Turning to the religious freedom argument, she found that the statute is “facially neutral” regarding religion.  It prohibits all licensed therapists from providing this therapy “without mention of or regard for their religion,” and Liberty Counsel’s Complaint “failed to provide facts indicating that the ‘object of the statute was to burden practices because of their religious motivation.’”  She concluded that Doyle’s “bare conclusion” that the law “displays hostility toward his religious convictions is not enough, acting alone, to state a claim” that the law violates his free exercise rights.  She also rejected the argument that this was not a generally applicable law because it was aimed only at licensed practitioners.  Like most of the laws that have been passed banning conversion therapy, the Maryland law does not apply to religious counselors who are not licensed health care practitioners.  Because the law is enacted as part of the regulation of the profession of health care, its application to those within the profession is logical and has nothing to do with religion.  As a result, the free exercise claim falls away under the Supreme Court’s long-standing precedent that there is no free exercise exemption from complying with religiously-neutral state laws.
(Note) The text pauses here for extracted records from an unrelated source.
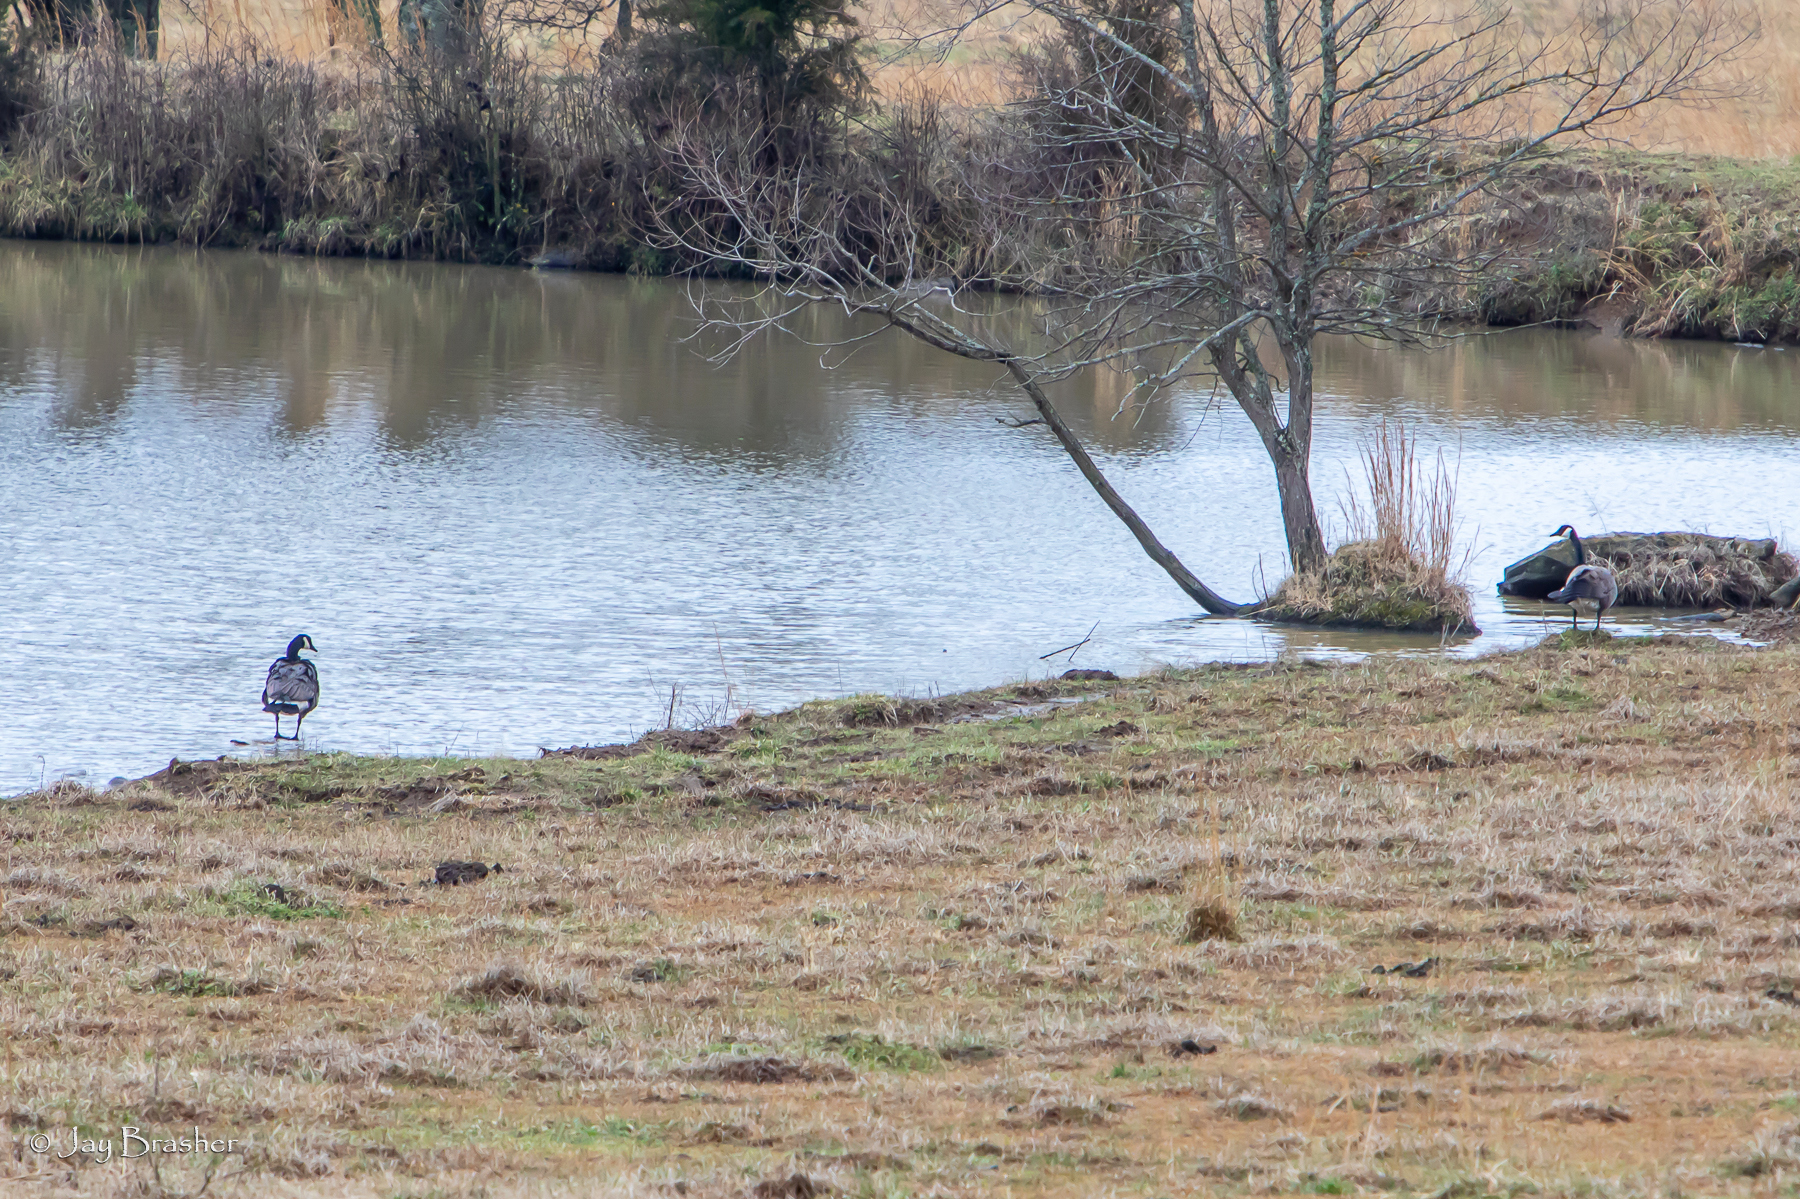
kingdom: Animalia
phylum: Chordata
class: Aves
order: Anseriformes
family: Anatidae
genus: Branta
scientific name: Branta canadensis
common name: Canada goose
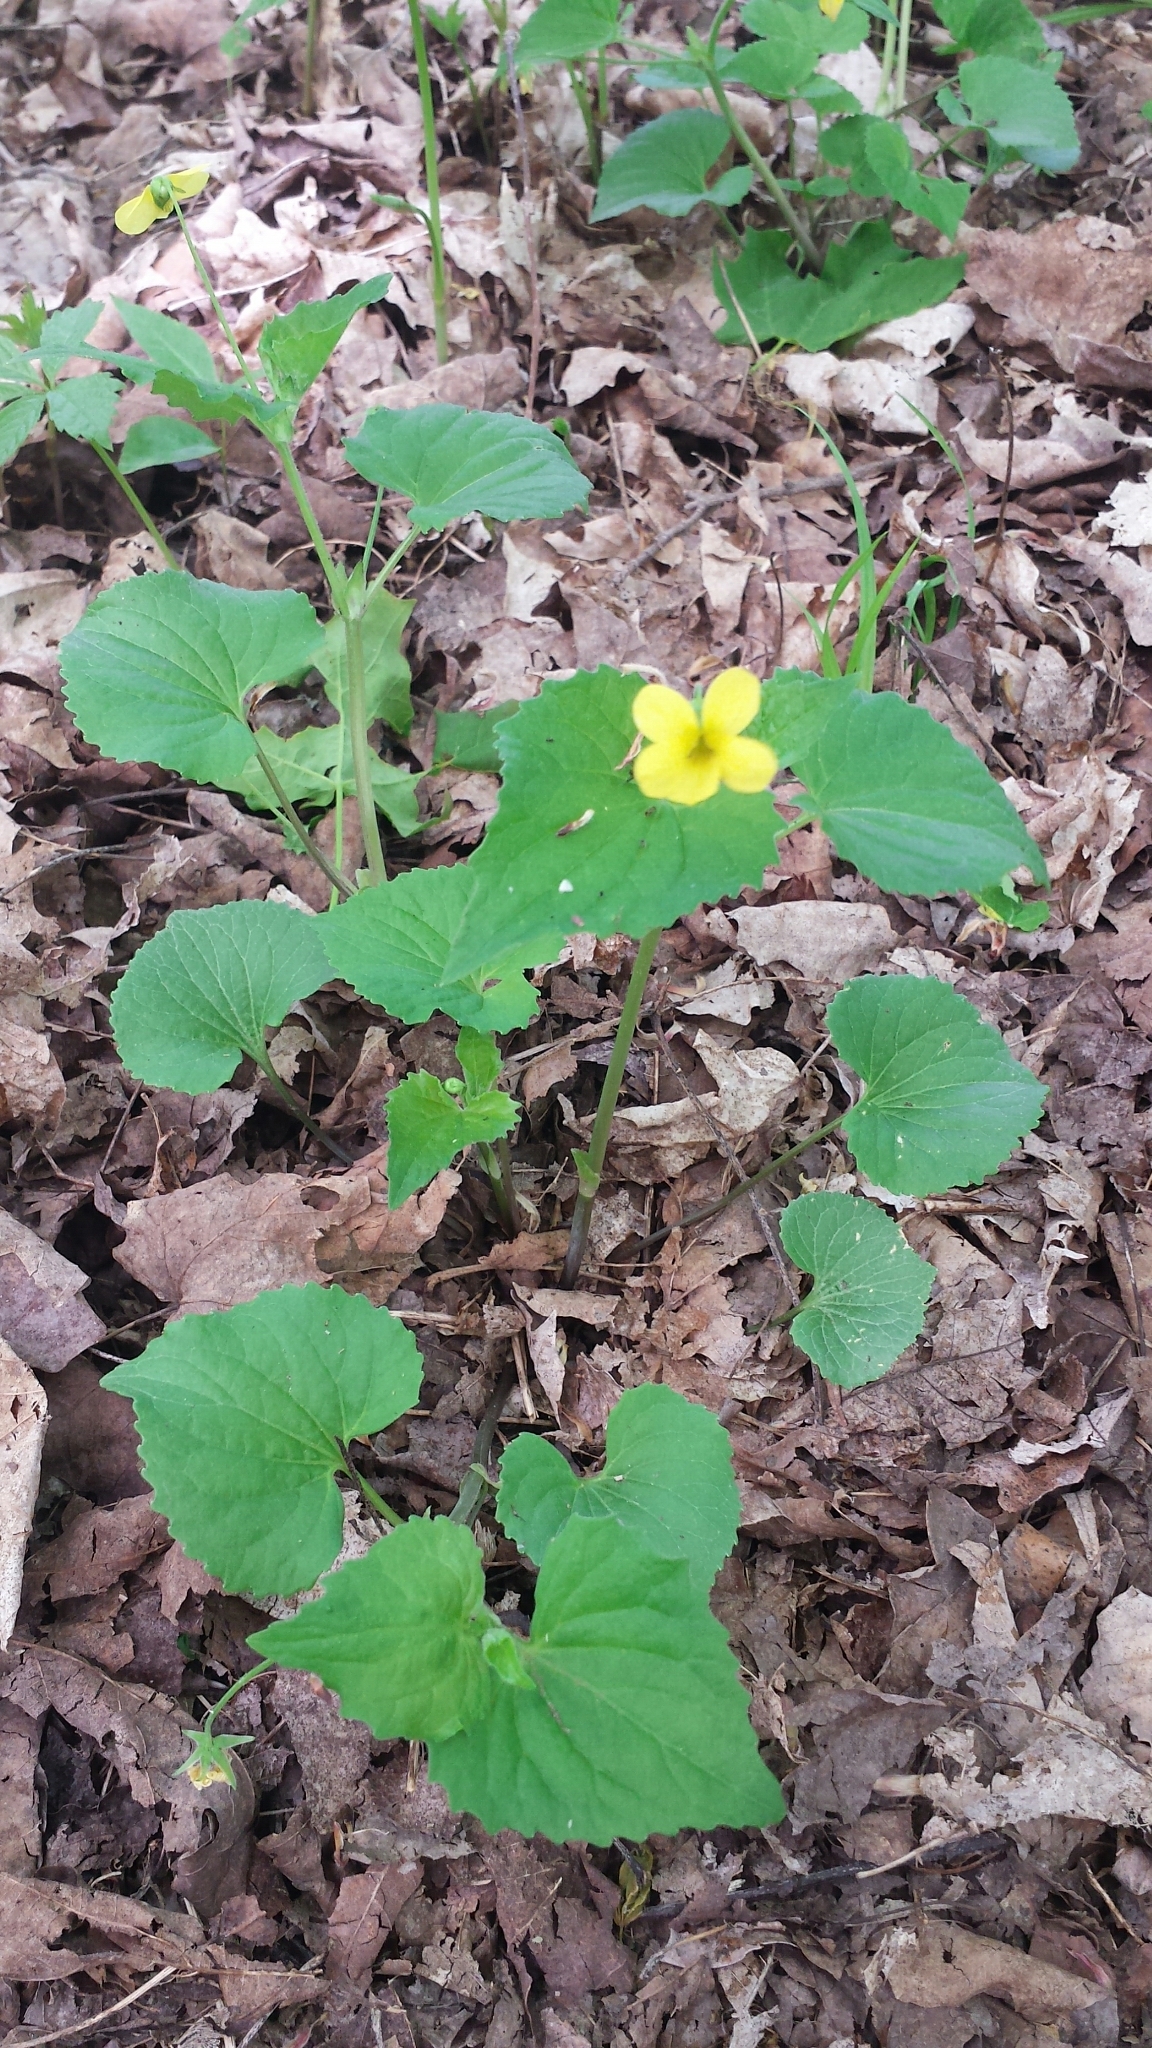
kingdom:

Having dismissed the First Amendment claims, Judge Chasanow declined to address Liberty Counsel’s claims under the Maryland Constitution, since there is no independent basis under the court’s jurisdiction to decide questions of state law.

Joining the Office of the Maryland Attorney General in defending the statute were FreeState Justice, Maryland’s LGBT rights organization, with attorneys from the National Center for Lesbian Rights and Lambda Legal.  Also, the law firm of Gibson Dunn & Crutcher of Washington, D.C., submitted an amicus brief on behalf of The Trevor Project, which is concerned with bolstering the mental health of LGBT youth.

Senior District Judge Chasanow was appointed to the court by President Bill Clinton in 1993.